Protect yourself and others
• Get Vaccinated
• Wear a mask in areas of substantial or high transmission
• Stay 6 feet away from others
• Avoid crowds and poorly ventilated spaces
• Wash your hands often
• Clean and disinfect high touch surfaces
• Cover coughs and sneezes
• Test to prevent the spread to others
• Monitor your health daily – Be alert for symptoms
For more detailed information, please visit https://www.cdc.gov/coronavirus/2019-ncov/prevent-getting-sick/prevention.html
ADHS has launched a new website for treatments in Arizona to complement the current monoclonal antibodies website.
ADHS – Everyone – Monoclonal Antibodies (mAbs) (azdhs.gov)
ADHS – Everyone – Find Treatment (azdhs.gov)
ADHS – Everyone – Antivirals (azdhs.gov)
While vaccines provide the best protection from COVID-19, treatment options such as Monoclonal Antibody therapy can shorten the duration of symptoms and reduce the risk of
severe illness and hospitalization. Monoclonal antibodies, or mAbs, are made in a laboratory to fight a particular infection — in this case, the virus that causes COVID-19 — and are given to patients directly with an infusion or a shot. Your body naturally makes antibodies to fight infection.

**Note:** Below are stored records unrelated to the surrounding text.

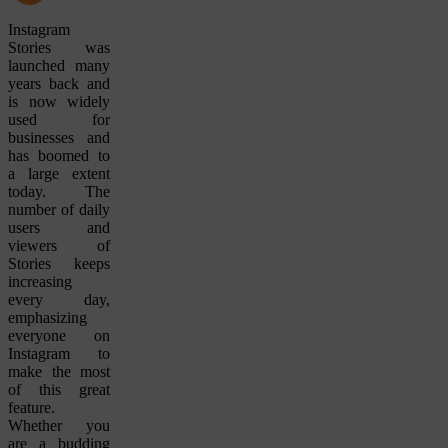
Instagram
Stories was
launched many
years back and
is now widely
used for
businesses and
has boomed to
a large extent
today. The
number of daily
users and
viewers of
Stories keeps
increasing
every day,
emphasizing
everyone on
Instagram to
make the most
of this great
feature.
Whether you
are a budding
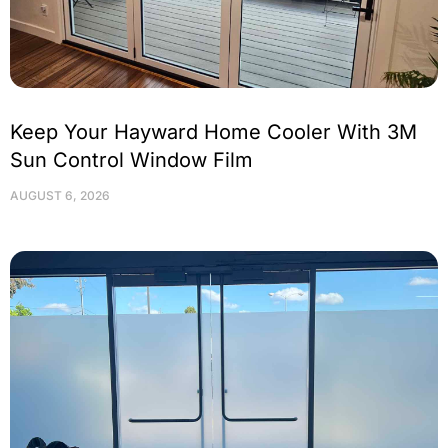
Keep Your Hayward Home Cooler With 3M
Sun Control Window Film
AUGUST 6, 2026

However, your body may not have antibodies designed to recognize a new virus-like the virus that causes COVID-19.
That’s why mAb treatment may help patients at high risk for severe symptoms or hospitalization. The Food and Drug Administration (FDA) has issued an Emergency Use Authorization (EUA) to allow the use of monoclonal antibody therapies for the treatment of mild to moderate COVID19 in certain high-risk patients. Some people who have been exposed to COVID-19 may qualify for treatment even before testing positive for COVID-19.
This treatment is not a substitute for vaccination against COVID-19. General eligibility information is below.

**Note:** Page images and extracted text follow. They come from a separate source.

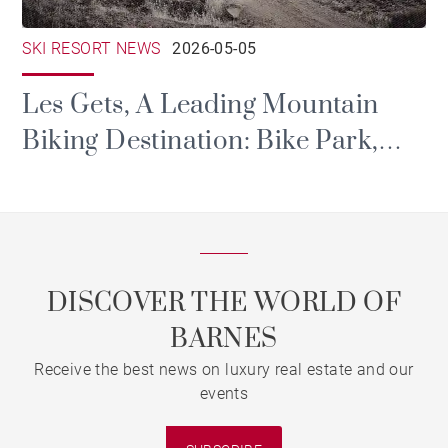
SKI RESORT NEWS
2026-05-05
Les Gets, A Leading Mountain
Biking Destination: Bike Park,
Portes du Soleil and Major Events
DISCOVER THE WORLD OF
BARNES
Receive the best news on luxury real estate and our
events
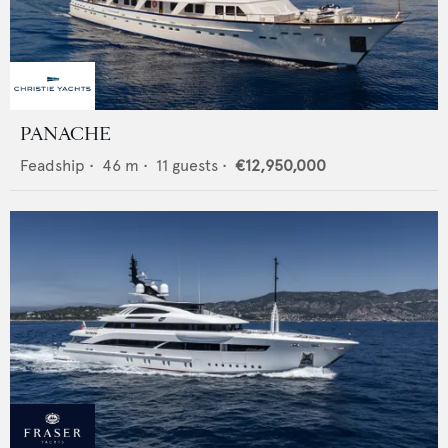
PANACHE
Feadship
•
46
m •
11
guests •
€12,950,000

• Individuals who have tested positive for COVID-19 and are within ten days of onset
• Unvaccinated individuals who have had close contact with a COVID positive person
• Vaccinated individuals who are immunocompromised and have had close contact with a COVID-positive person
• Each facility has its standards for administering Monoclonal Antibody Therapy. Please visit their respective websites or call the number provided below for more information.
Kingman Regional Medical Center (KRMC)
Website: Seeking Medical Care For Covid-19 | KRMC | Kingman Regional Medical Center (azkrmc.com)

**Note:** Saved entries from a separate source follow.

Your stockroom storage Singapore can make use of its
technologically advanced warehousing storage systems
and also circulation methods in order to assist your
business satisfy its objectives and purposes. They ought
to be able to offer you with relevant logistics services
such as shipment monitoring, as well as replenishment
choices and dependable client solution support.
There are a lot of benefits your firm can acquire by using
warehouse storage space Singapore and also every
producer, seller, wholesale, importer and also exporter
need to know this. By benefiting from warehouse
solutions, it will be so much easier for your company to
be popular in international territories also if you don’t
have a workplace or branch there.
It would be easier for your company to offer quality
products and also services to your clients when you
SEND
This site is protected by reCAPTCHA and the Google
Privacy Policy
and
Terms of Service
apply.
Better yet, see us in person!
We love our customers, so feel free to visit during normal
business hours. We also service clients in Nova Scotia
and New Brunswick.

Phone Number: 928-681-8699
Western Arizona Regional Medical Center (WARMC)
Phone number: 928-763- 2273
Havasu Urgent Care (aka Havasu Primary Care and Pediatrics)
Phone number: 928-505-1030
Veklury® (Remdesivir) (FDA approved)
Veklury® (Remdesivir) works by slowing the replication of the COVID-19 virus, thereby reducing the amount of virus circulating in the body. Veklury® (Remdesivir) is approved for
hospitalized patients age 12 years and older who weigh at least 88 pounds, with more severe COVID-19 disease. Your hospital care team will decide if you are eligible to receive this treatment.